One of the important components of good self-education habits is the ability to focus. I don’t buy in too much to innate intelligence as the determining factor in whether someone can learn well. I’ve just seen too many instances of someone with what appeared to be average intelligence and skills excel far beyond others who supposedly had much more of both. I believe focus makes the difference. Someone who can truly focus on a learning project is going to learn better than someone who is constantly distracted or multitasking.
Alan H. Cohen’s advice in his book Why Your Life Sucks and What You Can Do About It is one of the smartest bits of advice I’ve ever read in a self-improvement book. (It’s a great book by the way and I recommend it.) Here’s what he wrote.
The secret of genius is focus. If you can laser your attention on any subject or project, it will reveal its blueprint to you. George Washington Carver discovered 325 uses for the peanut and 100 for the sweet potato! Great geniuses are powerful focusers. Many have been called eccentric or insane because they put aside worldly concerns for the sake of their music, art, architecture, drama, inventing, or writing. But they are the individuals who change the world, while those with scattered attention wade through mediocre lives. Geniuses don’t fritter their precious minds on mass trends. They create the trends that alter the masses.
Cohen’s insight is so true and the focus he mentions, combined with tenacity and conviction, is an astoundingly powerful combination.

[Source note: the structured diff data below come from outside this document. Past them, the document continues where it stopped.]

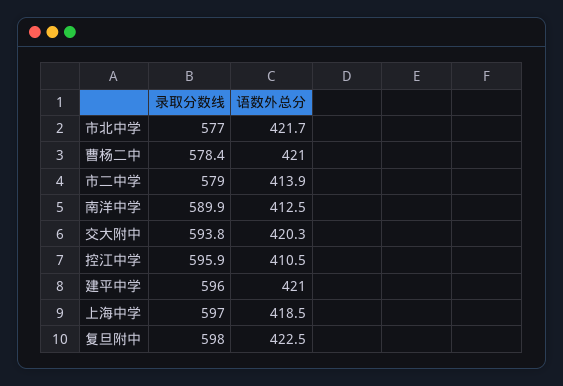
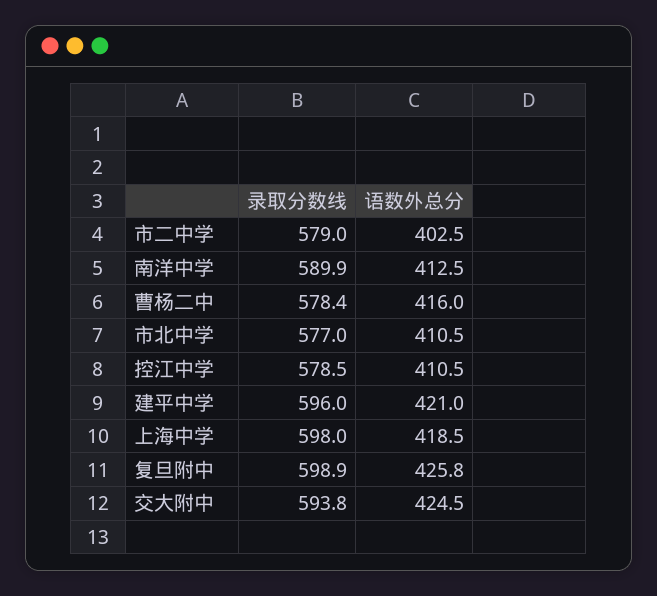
语数外总分, 市北中学: 421.7 -> 410.5
语数外总分, 曹杨二中: 421 -> 416
语数外总分, 市二中学: 413.9 -> 402.5
语数外总分, 交大附中: 420.3 -> 424.5
录取分数线, 控江中学: 595.9 -> 578.5
录取分数线, 上海中学: 597 -> 598
录取分数线, 复旦附中: 598 -> 598.9
语数外总分, 复旦附中: 422.5 -> 425.8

Recent research on the effects of multitasking back up the claim that focus is important and gives pause to those of us who are constantly emailing, tweeting, surfing, texting, (yes, I’m often guilty of the previous four), watching television, playing video games and otherwise flitting constantly from thing to thing while we attempt to learn something.
According to a study in the Proceedings of the National Academy of Sciences, heavy multitaskers are easily distracted by irrelevant information. A potential reason for this may be that people who multitask tend to retain all of that distracting, and often mundane, information in short-term memory. If your short-term memory is full of a lot of stuff that’s not relevant to the real tasks at hand (such as learning something), it affects your ability to focus.
So what can we learn from all this. When you want to learn something, focus on it. Set aside time to focus solely on your learning. If your environment is distracting, change it. Go to a library or anywhere you can best focus. Or find yourself some good noise-canceling headphones to create some privacy if you’re in a loud environment. No two of us are alike and what might be distracting surroundings to one person might be an atmosphere of solitude to another.
In addition to controlling the distractions within our environment, we need to minimize the distractions within ourselves. Whatever it takes to bring your focus to the objective of the moment, make that a part of your self-education practice. Meditation might help. Taking care of those lagging chores or tasks on your to do list might free up your mind to focus on more important matters. Perhaps you can “trick” yourself into focusing by thinking of your learning projects in 15-minute chunks of time. Whatever works for you, do it. The ability to focus is imperative if you’re going to maintain a life of effective self-education.
Remember what Peter McWilliams said, “Our thoughts create our reality – where we put our focus is the direction we tend to go.” So put your focus on your learning and you’ll learn.